Pendant qu’on dispute doctement de savoir si on ne devrait pas beaucoup moins payer les jeunes, de France et d’ailleurs, pour exercer des métiers sans avenir, il ne faut pas s’étonner si certains d’entre eux n’attendent plus rien de leur pays. Et cherchent ailleurs leur destin. Les uns le trouvent dans les universités étrangères ; d’autres, dans des petits boulots dans tous les restaurants du monde ; d’autres encore, sur la route, à travers la planète ; d’autres encore, dans l’engagement dans des armées étrangères ; d’autres enfin, dans le terrorisme. Certains même, en cas extrême, choisissent d’en finir avec leur vie dans un attentat-suicide.
En fait, il n’y a pas beaucoup de différences entre tous ces jeunes : ils viennent, souvent, des mêmes milieux, de la même classe moyenne menacée de prolétarisation. Pour les uns, l’amour d’une famille exigeante, la rencontre d’un professeur, la main tendue d’un entraîneur ou d’un animateur associatif les poussent vers le savoir et l’épanouissement. Pour les autres, la solitude, l’humiliation, la malchance d’une autre main tendue, les entraînent vers la haine et l’autodestruction. Exils d’espoir. Exils de haine.
La réponse aux exils de la haine ne peut être purement répressive : la France, en particulier, n’est heureusement pas un goulag ; quiconque veut en partir, quel que soit son âge, peut le faire aisément. Quiconque trouve l’aventure du djihad comme réponse à sa solitude peut le faire ; comme, à l’inverse, nul ne peut interdire à qui que ce soit, venu d’ailleurs, de s’engager dans la Légion étrangère.
Dans les villages anciens, on ne laissait jamais seuls ceux qui flanchaient ; quelqu’un, toujours, s’occupait d’eux.
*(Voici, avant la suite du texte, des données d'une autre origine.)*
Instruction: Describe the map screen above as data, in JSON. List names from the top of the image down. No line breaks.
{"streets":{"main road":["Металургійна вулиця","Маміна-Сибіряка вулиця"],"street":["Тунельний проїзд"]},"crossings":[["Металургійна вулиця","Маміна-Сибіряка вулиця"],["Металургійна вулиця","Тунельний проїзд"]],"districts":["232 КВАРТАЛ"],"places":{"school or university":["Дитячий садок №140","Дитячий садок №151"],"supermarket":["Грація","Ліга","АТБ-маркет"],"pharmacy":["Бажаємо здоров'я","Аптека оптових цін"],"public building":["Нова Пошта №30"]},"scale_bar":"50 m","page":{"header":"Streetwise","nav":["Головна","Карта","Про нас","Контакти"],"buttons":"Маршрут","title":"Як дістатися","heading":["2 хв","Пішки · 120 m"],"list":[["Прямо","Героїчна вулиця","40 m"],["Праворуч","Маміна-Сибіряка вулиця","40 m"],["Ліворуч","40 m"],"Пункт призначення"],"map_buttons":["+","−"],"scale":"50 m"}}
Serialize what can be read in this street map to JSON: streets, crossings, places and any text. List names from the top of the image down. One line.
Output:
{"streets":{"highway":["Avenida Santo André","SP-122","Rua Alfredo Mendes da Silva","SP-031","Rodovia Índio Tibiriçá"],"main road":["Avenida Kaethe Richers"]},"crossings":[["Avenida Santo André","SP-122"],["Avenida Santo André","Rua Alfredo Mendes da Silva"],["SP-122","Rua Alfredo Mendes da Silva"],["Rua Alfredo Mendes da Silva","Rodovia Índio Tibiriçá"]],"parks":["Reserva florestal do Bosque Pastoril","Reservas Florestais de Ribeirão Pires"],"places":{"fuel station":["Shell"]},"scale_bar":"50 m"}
Dans nos sociétés urbaines, une telle compassion n’existe plus ; au mieux, le faible est-il pris en charge par une succession d’institutions spécialisées, de la maternelle à l’entreprise et la maison de retraite, en étant à chaque fois abandonné par chacune d’elles, avant qu’une autre, parfois, ne prenne le relais. Et la famille, qui devrait faire le lien, rassembler toutes les expériences, est de plus en plus impuissante face à ces forces centrifuges.
Pour écarter les jeunes de ces sources de désespoir, la société ne doit pas se contenter de leur fournir des lieux successifs d’indifférence ; de leur faire distribuer des allocations par des guichets anonymes. Elle doit les entourer d’affection et associer à cette fin toutes les forces de la société : la famille, l’école, les services sociaux, les clubs de sport, les associations ; elle doit leur permettre de s’appuyer sur des référents, qui doivent les respecter, les écouter, ne jamais les quitter des yeux. Les parents, les enseignants, les animateurs de clubs des sport, les policiers, qui sont ces référents, doivent se parler, échanger des informations.
Y parvenir ne sera pas simple et il y faudra du temps. Il s’agit de recoudre le tissu social, et de faire travailler ensemble d’innombrables institutions, publiques et privées, qui ont appris à se méfier les unes des autres. Par exemple, cela suppose de les faire entrer décemment sur le marché du travail, avec un salaire décent, une activité intéressante et une perspective d’avenir. Ainsi, au lieu de débattre de savoir si on devrait laisser les entreprises proposer aux jeunes des salaires inférieurs au salaire minimum légal, il faudrait plutôt associer entreprises et organismes de formation, pour rémunérer ces jeunes par les unes pour un travail (pour un montant inférieur au smic, si nécessaire), et par les autres, avec un complément adapté, pour se former. Ces diverses institutions doivent aussi apprendre à travailler ensemble pour définir un programme d’accompagnement adapté pour chaque jeune.
Cela suppose une révolution, un bouleversement de la société, en particulier de l’Etat qui ne doit plus se réduire à une juxtaposition de guichets cloisonnés, auxquels chacun vient s’adresser, aux divers moments de sa vie. Lutter contre la solitude. Tout est là. Ce n’est pas si difficile. Encore faudrait-il oser se parler.